6.9 Marketing by Press Releases

Press releases are an admirable way of getting a business site known, and are commonly issued to announce:

1. Launch of a website or service.
2. New relationship with another business.
3. Good news or financial results.
4. Appointment of a senior executive.
5. Important market research findings.

All news is grist to the business mill, and correspondents rely on a steady supply. Distribution is handled by a news bureau, but the companies either write the copy themselves or (generally) employ professionals.

DIY Press Releases

Press releases are written to a standard format:

1. Title: as with the newspaper headline, the intention is to grab the reader's attention.
2. Summary: two or three sentences that stress the importance of the release.
3. Body: two paragraphs giving the details, with individuals quoted.
4. Company information: what the company is and does, location, when founded, etc.
5. Contact information: phone, fax, email, company URL, and name(s) of personnel who can be contacted for more information.

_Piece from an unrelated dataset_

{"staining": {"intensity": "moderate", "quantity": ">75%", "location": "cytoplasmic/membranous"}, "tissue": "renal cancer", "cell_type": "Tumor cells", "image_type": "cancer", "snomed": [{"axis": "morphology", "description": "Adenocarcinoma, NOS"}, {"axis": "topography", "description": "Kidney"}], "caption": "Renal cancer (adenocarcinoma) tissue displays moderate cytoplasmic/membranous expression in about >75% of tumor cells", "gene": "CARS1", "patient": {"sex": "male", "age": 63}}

Editors want news, not company hype, and companies will be more successful if their piece is topical and includes leads to matters of current concern. Proofing is the company's responsibility, not the press bureau's.

Hiring a Pro

Press releases are not difficult, but professionals are always happier working with other professionals. Whatever companies write, therefore, it'll probably be given a final polishing if an advertising agency handles the promotion. Companies need to accept the situation, but make sure the facts are right.

Getting the News Out

Email and the Internet has greatly assisted the dissemination of business news, but the principles remain the same: the press release needs to land promptly on the desks of the relevant journalists and editors. First and foremost, the piece must be relevant to the business publication, and interesting to its readers. Large companies have their own press officers, who keep up contacts in the business world. Smaller companies will also email their piece to editors of likely websites and magazines, but make more use of news bureaus, which email the piece to hundreds, if not thousands, of journalists worldwide. Companies should be aware that:

1. They must check with journalists and editors (phone or slowmail) before emailing that they accept press releases.
2. Results take time: they may have to resubmit.
3. Releases should be brief and to the point: more information will be asked for.
4. Facts and figures should be kept at hand for subsequent phone calls.

Evolving Picture

Press releases today are less aimed at trade and consumer media outlets, and more at providing solid company information to savvy journalists and customers. According to 2005 surveys by Middleberg/Ross and the Pew Internet Project, 98% of journalists go online daily to:

1. Conduct article research. (92%)
2. Find new sources and experts. (76%)
3. Find press releases. (73%)

The trends are reflected in the larger news bureaus. PR Web sends out 60,000-100,000 press release emails daily, and its web-related sites are among the top 2,500 most visited. PR Newswire reaches 22,000 media points in the US, and its articles are archived in over 3,600 web sites, databases and online services.

Press releases can be very effective. Marketing Experiments spent $990 on 7 press releases to generate 3,000 visitors — which compares favorably with ppc charges. The press releases also generated 6 interviews and increased their incoming links from 2,500 to 12,500.

Questions

1. What are press releases used for?
2. What is the standard format for a press release?
3. When would you disseminate the press release yourself, and when employ professional bureaus?
4. Prepare a costed comparison of a popular press bureau service and a DIY approach.